Im Zentrum linker Gegenstrategien steht deshalb die Aufklärung über die gesellschaftlichen Ursachen dieser Fehlentwicklungen mit dem Fokus auf die Verteilungsfrage. Und – daraus folgend: Es gibt sehr wohl gesellschaftliche Alternativen. Dazu bedarf es eines radikalen Politikwechsels.
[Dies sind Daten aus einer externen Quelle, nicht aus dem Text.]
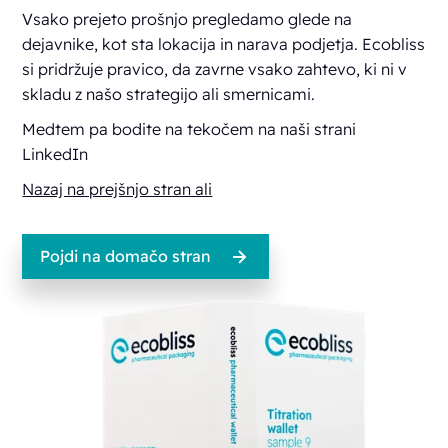
Vsako prejeto prošnjo pregledamo glede na
dejavnike, kot sta lokacija in narava podjetja. Ecobliss
si pridržuje pravico, da zavrne vsako zahtevo, ki ni v
skladu z našo strategijo ali smernicami.
Medtem pa bodite na tekočem na naši
strani
LinkedIn
Nazaj na prejšnjo stran ali
Pojdi na domačo stran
Unsere Botschaft muss sein: Über eine Demokratisierung von Wirtschaft und Gesellschaft kann sozialer Wandel gestaltet und soziale Sicherheit hergestellt werden und so dem sozialen und ethnischen Ausgrenzungsdiskurs der Garaus gemacht werden Die Aufklärung darüber muss populär sein, ohne in falsche Vereinfachungen gesellschaftlicher Sachverhalte zu verfallen.

Gleichzeitig gilt es den rechtsextremen oder auch rechtspopulistischen Partei aktiv entgegenzutreten, und in der Öffentlichkeit deutlich zu machen, dass alte oder neue Rechte über keine Zukunftslösungen verfügen und eine Gefahr für die Demokratie darstellen.

Wenn es uns allerdings nicht gelingt, durch gesellschaftliche Mobilisierung einen Politikwechsel und eine Erneuerung der politischen Kultur herbeizuführen und das Projekt Neue Linke vernünftig zu Ende zu bringen, werden wir – wie schon unsere europäischen Nachbarländer – erleben, dass rassistische Parteien in Regierungskoalitionen aufrücken.

Bernhard Müller ist Redakteur von Sozialismus.